Security was handled largely by people with a bit help from mechanical devices like locks and doors. Even today, we still struggle to understand how exactly people function. We can make generalizations, figure out motivations, categorize people into vague groups and so forth. Even then, we can’t be fully sure just how the person guarding the door is going to act today. 100 years ago, it was even more of a mystery because our understanding of topics like biology and psychology has improved since then.

When you think of it this way, the last couple of decades have been really unusual historically in that we actually understand how things work – after all, we built them with explicit instructions. At any point in history before that, we had at best a vague idea as to how each individual worked, what motivated them and would they stand guard the whole night or go for a drink once they got bored. Somehow, we are able to trust people – despite all the difficulties in trusting each other – but AI and similar concepts tend to scare us. Yet, with AI, we at least know for sure what the mechanics are behind it.
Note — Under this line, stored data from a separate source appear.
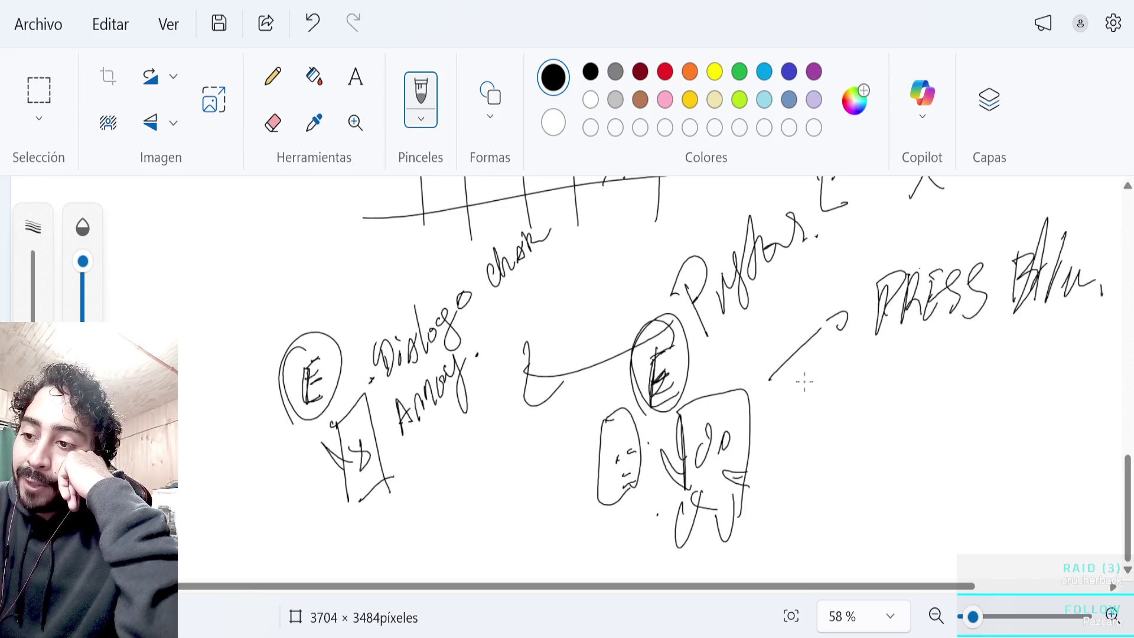
# Write 'Colision → E.' below PRESS and begin 'Step' underneath.
pyautogui.moveTo(861, 362); pyautogui.dragTo(857, 394)
pyautogui.moveTo(871, 374)
pyautogui.mouseDown()
pyautogui.moveTo(905, 368)
pyautogui.moveTo(944, 380)
pyautogui.moveTo(1014, 363)
pyautogui.moveTo(1061, 382)
pyautogui.moveTo(1063, 364)
pyautogui.mouseUp()
pyautogui.click(1079, 390)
With us humans, all we have is creation myths from different cultures around the world giving us food for thought as to how we may have gotten here and why.

Maybe we are at historical crossroads where the world is reverting back to how it used to be. We don’t understand or fully control all the things around us, yet we understand enough that we can trust them to generally do the right thing. At that point, we have to figure out what concepts like security mean in this new situation and how much assurance we can have that things will work out in the end. Who knows, maybe in the future the primary sciences we think of in terms of working with AI will be psychology and philosophy, not computer science and mathematics.

In the meanwhile, it’ll likely be some time before your Head of Security has a degree in psychology.